Oil prices fell today following the Energy Information Administration’s announcement. report Inventories increased by 2.7 million barrels in the week ending April 12.
That compares with the previous week’s hefty 5.8 million barrels of production and an estimated 4 million barrels of production for the week ending April 12, reported by the American Petroleum Institute on Tuesday.
At the same time, the EIA reported a decline in gasoline and middle distillates, but at the time of writing, the direction of oil prices remained unchanged.
For gasoline, authorities estimated stock outflows at 1.2 million barrels for the week ending April 12, compared with a modest 700,000 barrels the previous week.
Gasoline production averaged 9.4 million barrels per day during the reporting period. This was a slight decrease from the previous week.
For middle distillates, officials estimated that inventories would decline by 2.8 million barrels for the week ending April 12. This compared to an increase of 1.7 million barrels the previous week.
Middle distillate production for the same period averaged 4.6 million barrels per week through April 12, about the same as the previous week.
Meanwhile, oil prices extended the decline that began earlier this week on apparent expectations that the risk of serious supply disruptions due to military escalation in the Middle East is fairly limited. API inventory build estimates also contributed to the price increase.
“For now, a short-term decline in oil prices will likely be due to tensions remaining under control and other major oil producers such as Saudi Arabia mitigating the global supply shock,” said IG analyst Yep Jun Long. “This may reflect expectations on the part of some that there is a possibility of intervention.” Said Reuters today.

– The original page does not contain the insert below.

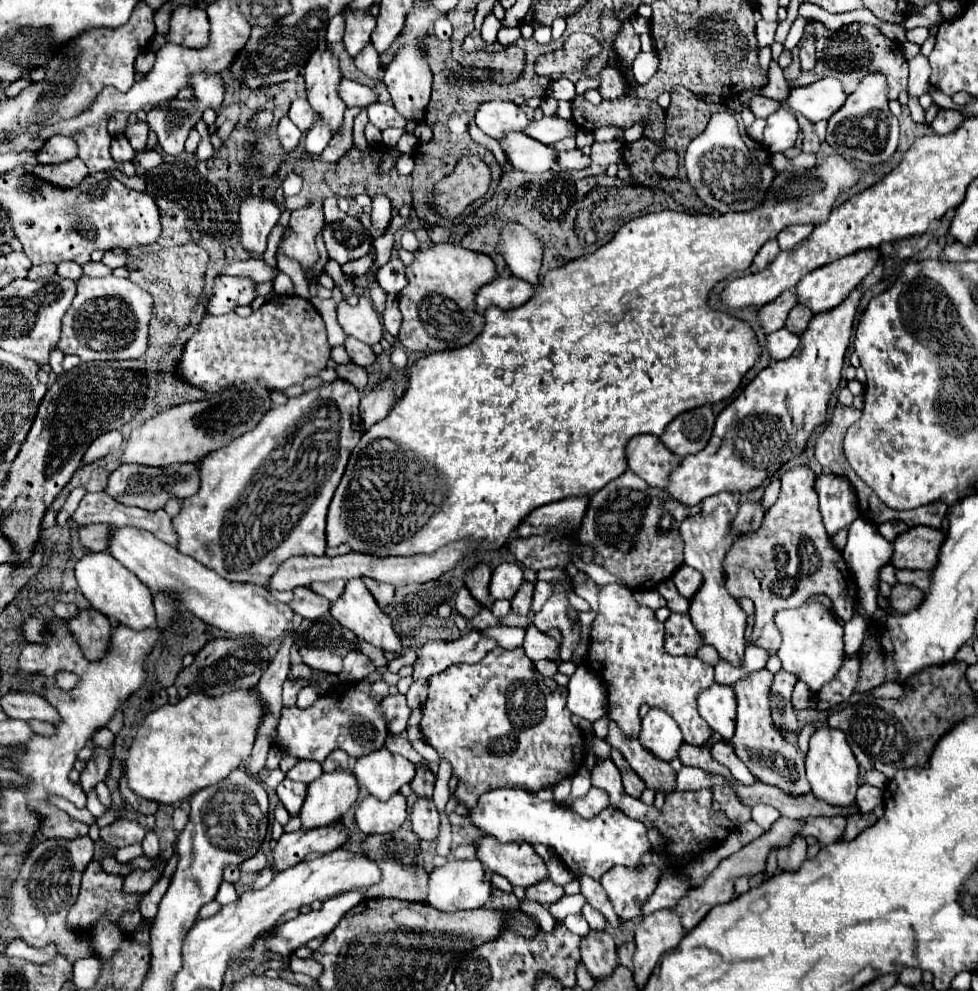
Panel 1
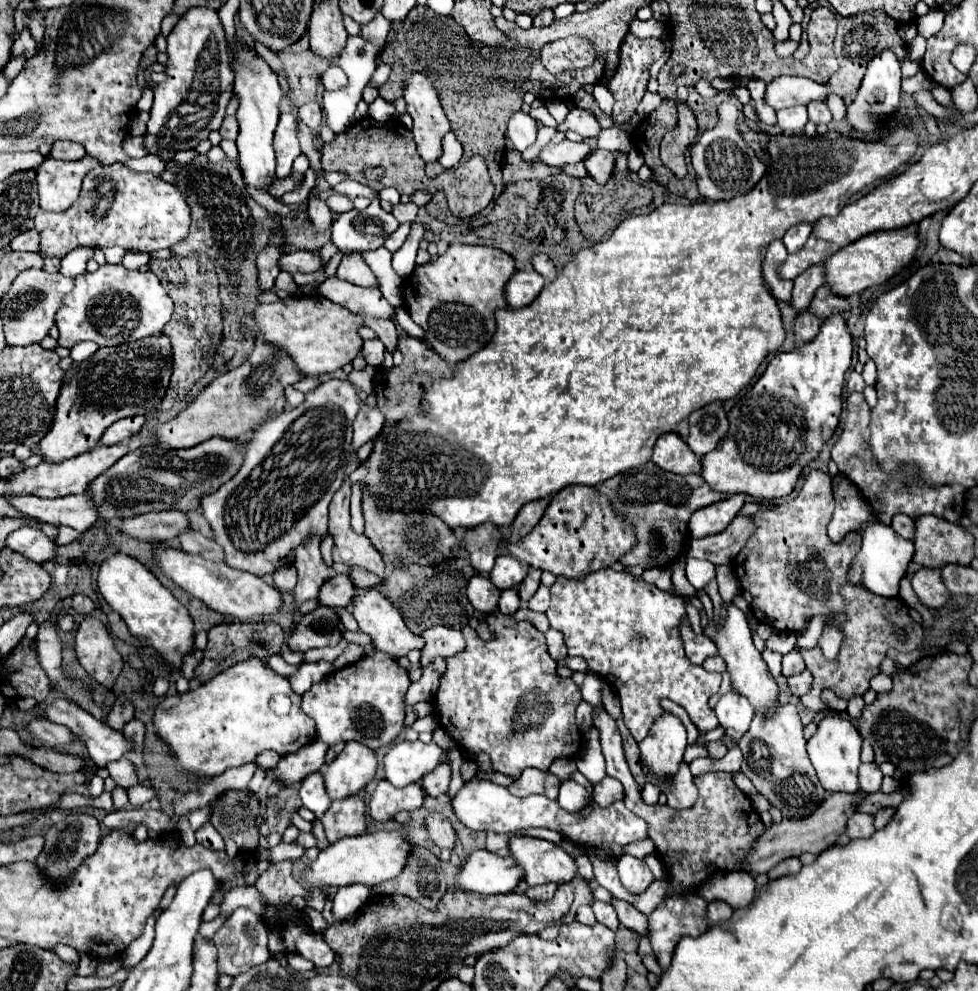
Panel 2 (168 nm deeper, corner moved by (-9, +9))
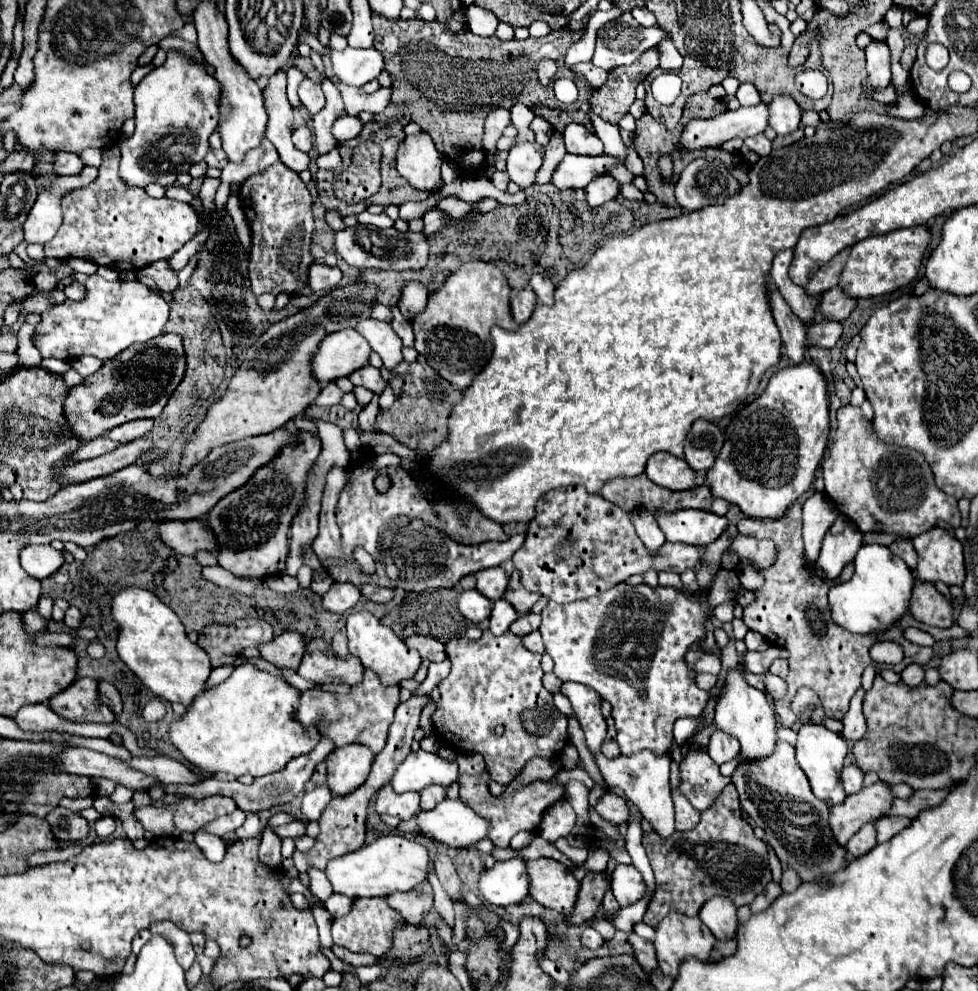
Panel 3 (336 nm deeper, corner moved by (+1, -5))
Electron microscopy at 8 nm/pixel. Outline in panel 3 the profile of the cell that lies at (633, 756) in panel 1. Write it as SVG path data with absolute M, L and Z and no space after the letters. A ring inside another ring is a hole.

“Our base case scenario is one where tensions remain contained, avoiding widespread conflict that would disrupt oil supplies,” said Han Zhong Liang, an analyst at Standard Chartered. Said Bloomberg suggested that the risk of price spikes appears to be limited for the time being, contributing to the decline in prices.
As of this writing, Brent crude oil is trading at $89.10 per barrel and West Texas Intermediate is trading at $84.55 per barrel, both down from the start.